◆ Activity ◆
Put these lines into a Markdown table with two columns, Row for the row number and Text for the line. Skip blank lines and leave the pictures out.

◆ Dataset extract ◆
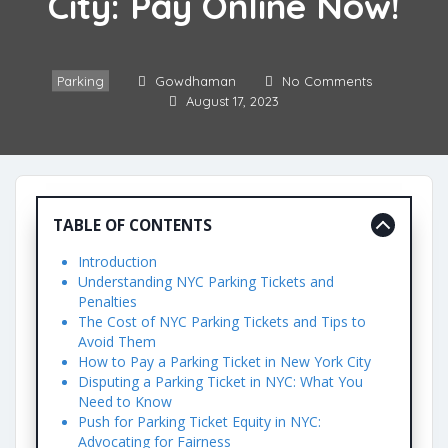
City: Pay Online Now!
Parking
Gowdhaman
No Comments
August 17, 2023
TABLE OF CONTENTS
Introduction
Understanding NYC Parking Tickets and
Penalties
The Cost of NYC Parking Tickets and Tips to
Avoid Them
How to Pay a Parking Ticket in New York City
Disputing a Parking Ticket in NYC: What You
Need to Know
Push for Parking Ticket Equity in NYC:
Advocating for Fairness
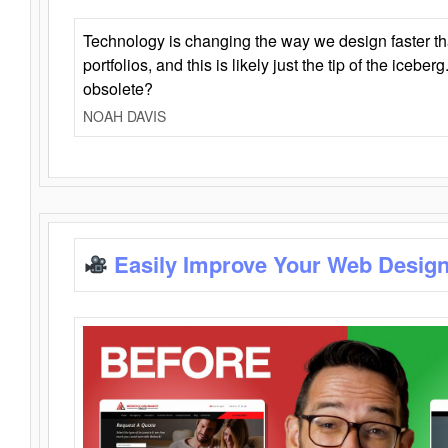
Technology is changing the way we design faster t
portfolios, and this is likely just the tip of the iceb
obsolete?
NOAH DAVIS
Easily Improve Your Web Design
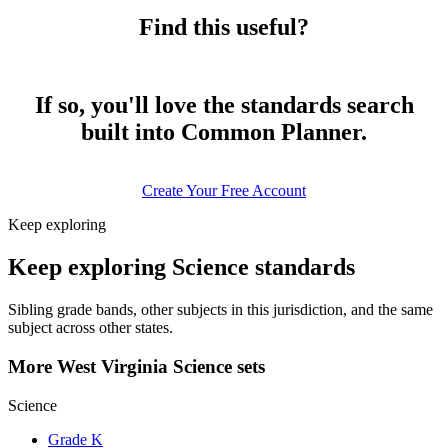
Find this useful?
If so, you'll love the standards search
built into Common Planner.
Create Your Free Account
Keep exploring
Keep exploring Science standards
Sibling grade bands, other subjects in this jurisdiction, and the same
subject across other states.
More West Virginia Science sets
Science
Grade K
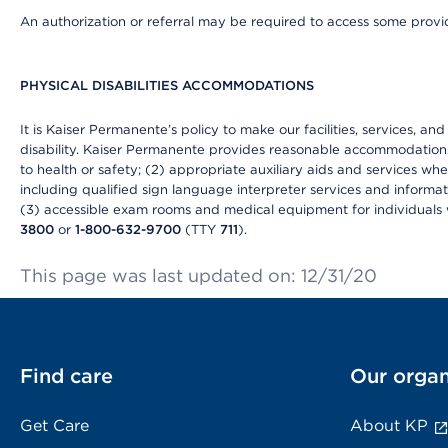
An authorization or referral may be required to access some provid
PHYSICAL DISABILITIES ACCOMMODATIONS
It is Kaiser Permanente’s policy to make our facilities, services, an
disability. Kaiser Permanente provides reasonable accommodations to 
to health or safety; (2) appropriate auxiliary aids and services wh
including qualified sign language interpreter services and informat
(3) accessible exam rooms and medical equipment for individuals wi
3800
or
1-800-632-9700
(TTY
711
).
This page was last updated on: 12/31/20
Find care
Our organ
Get Care
About KP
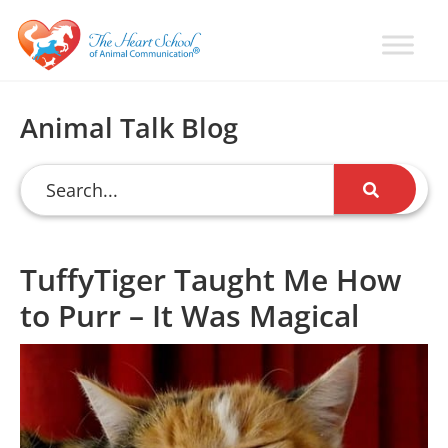
Skip
Skip
Skip
to
to
to
primary
main
primary
Learn
Animal
How
navigation
content
sidebar
Communication
To
Animal Talk Blog
Talk
Training
To
with
Animals
Val
Heart
TuffyTiger Taught Me How
to Purr – It Was Magical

◆ Output of the task ◆
| Row | Text |
|---|---|
| 1 | City: Pay Online Now! |
| 2 | Parking |
| 3 | Gowdhaman |
| 4 | No Comments |
| 5 | August 17, 2023 |
| 6 | TABLE OF CONTENTS |
| 7 | Introduction |
| 8 | Understanding NYC Parking Tickets and |
| 9 | Penalties |
| 10 | The Cost of NYC Parking Tickets and Tips to |
| 11 | Avoid Them |
| 12 | How to Pay a Parking Ticket in New York City |
| 13 | Disputing a Parking Ticket in NYC: What You |
| 14 | Need to Know |
| 15 | Push for Parking Ticket Equity in NYC: |
| 16 | Advocating for Fairness |
| 17 | Technology is changing the way we design faster t |
| 18 | portfolios, and this is likely just the tip of the iceb |
| 19 | obsolete? |
| 20 | NOAH DAVIS |
| 21 | Easily Improve Your Web Design |
| 22 | Find this useful? |
| 23 | If so, you'll love the standards search |
| 24 | built into Common Planner. |
| 25 | Create Your Free Account |
| 26 | Keep exploring |
| 27 | Keep exploring Science standards |
| 28 | Sibling grade bands, other subjects in this jurisdiction, and the same |
| 29 | subject across other states. |
| 30 | More West Virginia Science sets |
| 31 | Science |
| 32 | Grade K |
| 33 | An authorization or referral may be required to access some provid |
| 34 | PHYSICAL DISABILITIES ACCOMMODATIONS |
| 35 | It is Kaiser Permanente’s policy to make our facilities, services, an |
| 36 | disability. Kaiser Permanente provides reasonable accommodations to  |
| 37 | to health or safety; (2) appropriate auxiliary aids and services wh |
| 38 | including qualified sign language interpreter services and informat |
| 39 | (3) accessible exam rooms and medical equipment for individuals wi |
| 40 | 3800 |
| 41 | or |
| 42 | 1-800-632-9700 |
| 43 | (TTY |
| 44 | 711 |
| 45 | ). |
| 46 | This page was last updated on: 12/31/20 |
| 47 | Find care |
| 48 | Our organ |
| 49 | Get Care |
| 50 | About KP |
| 51 | Skip |
| 52 | Skip |
| 53 | Skip |
| 54 | to |
| 55 | to |
| 56 | to |
| 57 | primary |
| 58 | main |
| 59 | primary |
| 60 | Learn |
| 61 | Animal |
| 62 | How |
| 63 | navigation |
| 64 | content |
| 65 | sidebar |
| 66 | Communication |
| 67 | To |
| 68 | Animal Talk Blog |
| 69 | Talk |
| 70 | Training |
| 71 | To |
| 72 | with |
| 73 | Animals |
| 74 | Val |
| 75 | Heart |
| 76 | TuffyTiger Taught Me How |
| 77 | to Purr – It Was Magical |